▶ [Task to complete]
Render every line of text in the entries below as a Markdown table with the columns "No." and "Line", numbering each row and omitting blank lines. Leave the pictures out of the answer.

▶ [Data for analysis]
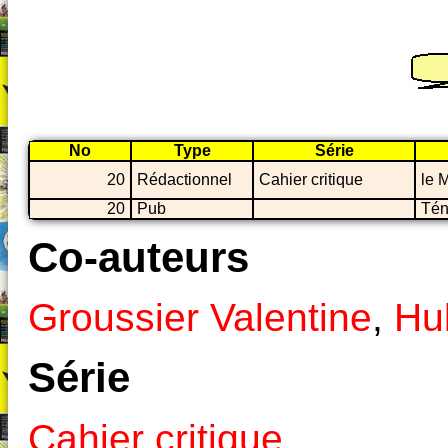
No
Type
Série
20
Rédactionnel
Cahier critique
le M
20
Pub
Tén
Co-auteurs
Groussier Valentine
,
Hu
Série
Cahier critique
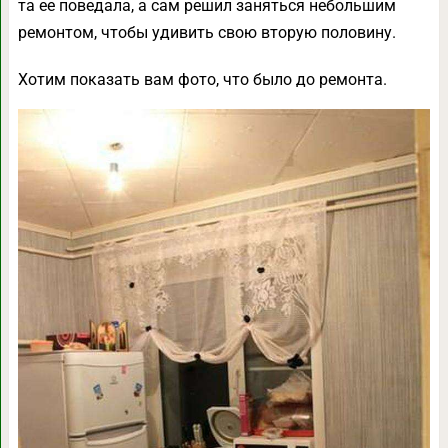
та ее поведала, а сам решил заняться небольшим
ремонтом, чтобы удивить свою вторую половину.
Хотим показать вам фото, что было до ремонта.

▶ [Your response]
| No. | Line |
|---|---|
| 1 | No |
| 2 | Type |
| 3 | Série |
| 4 | 20 |
| 5 | Rédactionnel |
| 6 | Cahier critique |
| 7 | le M |
| 8 | 20 |
| 9 | Pub |
| 10 | Tén |
| 11 | Co-auteurs |
| 12 | Groussier Valentine |
| 13 | , |
| 14 | Hu |
| 15 | Série |
| 16 | Cahier critique |
| 17 | та ее поведала, а сам решил заняться небольшим |
| 18 | ремонтом, чтобы удивить свою вторую половину. |
| 19 | Хотим показать вам фото, что было до ремонта. |